EL BAúL DE MANUEL
› Por Manuel Fernández López
Treinta años no son poca cosa para un país. Y desde hace treinta años domina una política económica economicista, así llamada por informar los rasgos del cálculo económico de los agentes individuales. Y ocurre que en la mayoría de los casos los intereses se contraponen. Decía Adam Smith: “En todas partes los salarios corrientes dependen del convenio que es común realizar entre dos partes, cuyos intereses no son, en modo alguno, idénticos”. La teoría económica posterior mostró que la demanda de trabajo depende de la productividad del trabajo, y la oferta de trabajo, de la desutilidad del mismo. Adoptar el criterio de la empresa implica hundir al trabajador y es lo que el Estado hace. Ocurre que la política económica no puede ignorar la ética: la economía puede organizar los medios, pero los fines tienen que provenir de la ética. La función mediadora del Estado, como órgano de la cohesión social, no puede basarse en asumir los intereses de unos u otros, sino referirse a criterios superiores. No a maximizar la utilidad individual, o la ganancia empresarial, o comprar al precio más bajo. Por poner otro ejemplo: la teoría neoclásica dice que el consumidor alcanza la máxima satisfacción cuando la utilidad marginal de cada bien dividida por su precio, es igual para todos los bienes. Un país que impone arancel cero para todos los bienes puede surtirse de cada bien al precio más bajo en el mundo. Pero con cada bien importado clausurará su propia producción y despedirá a sus trabajadores. Estos podrán comprar al precio más barato del mundo, pero no dispondrán de ingresos. Los fines de la política económica, pues, no pueden coincidir con los fines de los individuos que integran la sociedad. Francisco Valsecchi (1907-1992) planteó en 1956, al incorporarse a la Academia Nacional de Ciencias Económicas, que “los valores humanos constituyen el criterio supremo de la estructuración de la vida económica, para que el hombre encuentre en ella no obstáculos, sino incentivos al pleno desarrollo de su personalidad”. En 1976, al comenzar el actual modelo, se vio retroceder a las economías regionales, perder capacidad empresarial por cierre de plantas y deteriorarse el capital humano en virtud de su desempleo. Remediar aquello, ¿podía dejarse libremente al mercado, o el Estado debía participar, fijando rumbos y contribuyendo activamente a un mejor resultado?

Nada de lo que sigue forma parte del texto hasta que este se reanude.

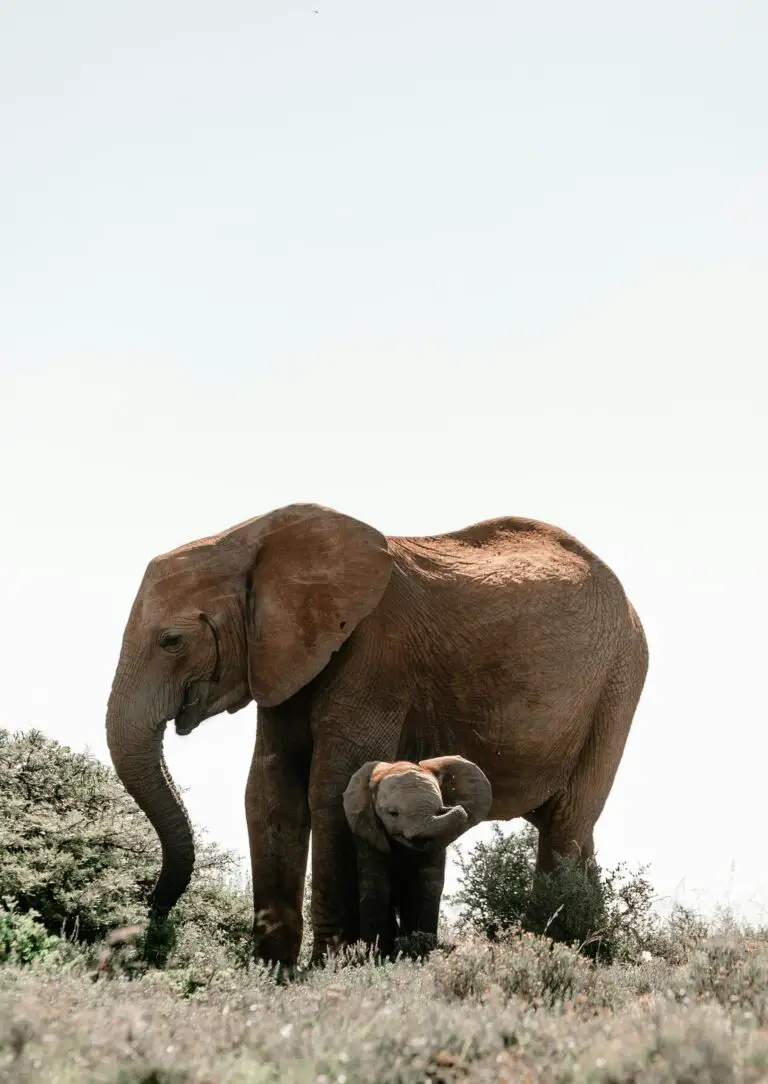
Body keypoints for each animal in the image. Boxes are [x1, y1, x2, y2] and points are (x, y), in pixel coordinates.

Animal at [342, 758, 492, 953]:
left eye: (439, 809)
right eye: (393, 813)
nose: (452, 808)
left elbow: (429, 886)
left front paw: (425, 950)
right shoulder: (368, 834)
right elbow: (376, 887)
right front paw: (370, 954)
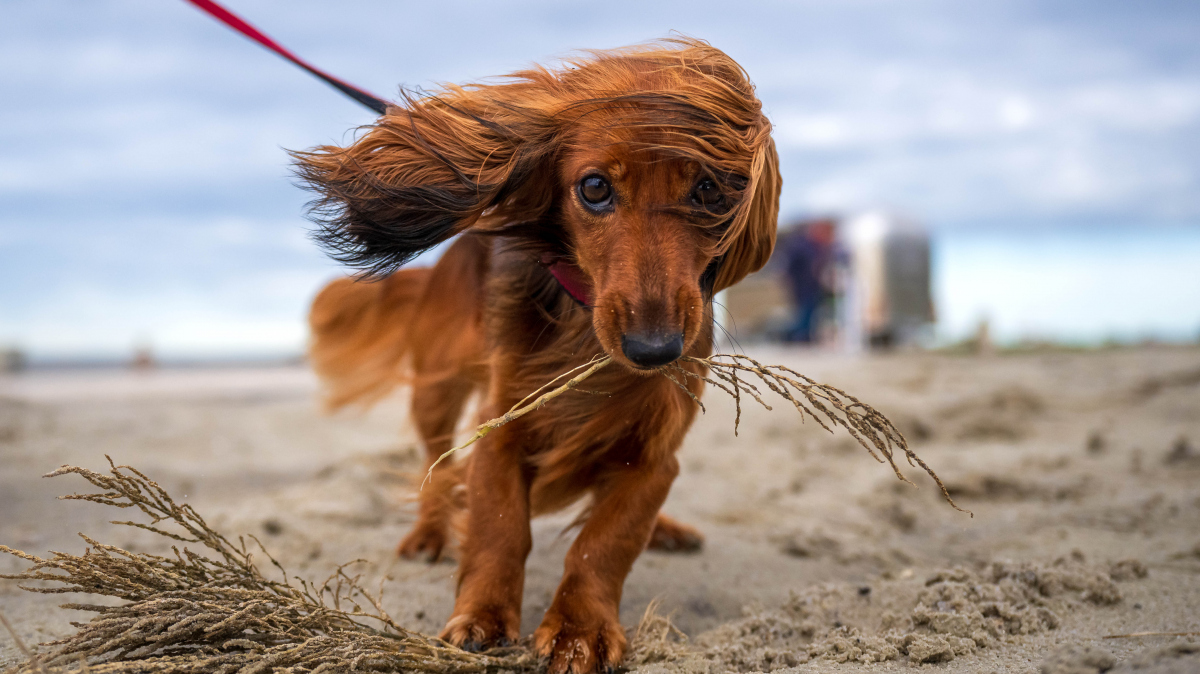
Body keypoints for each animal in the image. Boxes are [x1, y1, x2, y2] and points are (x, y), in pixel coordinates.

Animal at [291, 38, 777, 671]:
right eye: (594, 188)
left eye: (710, 190)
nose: (653, 351)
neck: (584, 332)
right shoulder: (501, 430)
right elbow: (500, 528)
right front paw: (483, 615)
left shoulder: (654, 455)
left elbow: (605, 543)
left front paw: (579, 628)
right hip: (437, 389)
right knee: (436, 467)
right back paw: (429, 532)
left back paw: (664, 528)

En 1979 Francisco Valsecchi respondió a la huida del Estado y a ignorar los valores humanos: “El Estado no puede autoexcluirse de ciertas acciones, ni excluir de sus beneficios a clases sociales, sectores productivos o regiones geográficas. El Estado debe ordenar la organización económica para asegurar los valores humanos. Así, la economía queda al servicio del hombre. Las fuerzas ciegas del mercado no llevan la economía al servicio del hombre”, 1º) por ser un modelo excluyente, en que “la producción no se realiza en beneficio de la gran masa de los consumidores”; 2º) por su “falla congénita, cual es la inestabilidad del sistema”; 3º) por conducir a “pronunciadas y crecientes desigualdades entre las clases sociales”; y 4º) porque la economía sin control social “no permite que la libertad sea gozada por los económicamente débiles o por los que no tienen las mismas oportunidades en los puntos de partida”. Debe el poder público 1º) actuar para “prevenir y corregir las deficiencias y los excesos que pudieran resultad de la libre iniciativa privada y del libre juego del mercado”; 2º) asistir y promover las actividades económicas y privadas que sean conformes con el bien común, para tornarlas más eficaces o para hacerlas surgir donde no existan. El Estado, decía Valsecchi, no debe renunciar, en el campo de la producción, a “fomentar éste o aquel ramo de actividad, considerado indispensable para la prosperidad del país”; “fijar precios a productos esenciales” y crear “juntas reguladoras de compra y venta de ellos”, “restringir áreas cultivadas con indemnización a los productores”; imponer “derechos de aduana protectores de industrias incipientes”; conceder “subsidios para colmar la diferencia entre costos y precios”; otorgar “créditos de fomento a actividades fundamentales”; atribuir “privilegios especiales mediante deducciones o exenciones fiscales”. En el área del consumo, el poder público debe adoptar “medidas dirigidas a proteger a las clases populares, mediante la fijación de precios de bienes y servicios considerados indispensables en el presupuesto familiar”. En materia de distribución, el Estado ejerce la política social “destinada a beneficiar a los trabajadores en relación de dependencia”. El poder público debe intervenir “para lograr que la repartición de los ingresos se inspire en los principios de la justicia social”.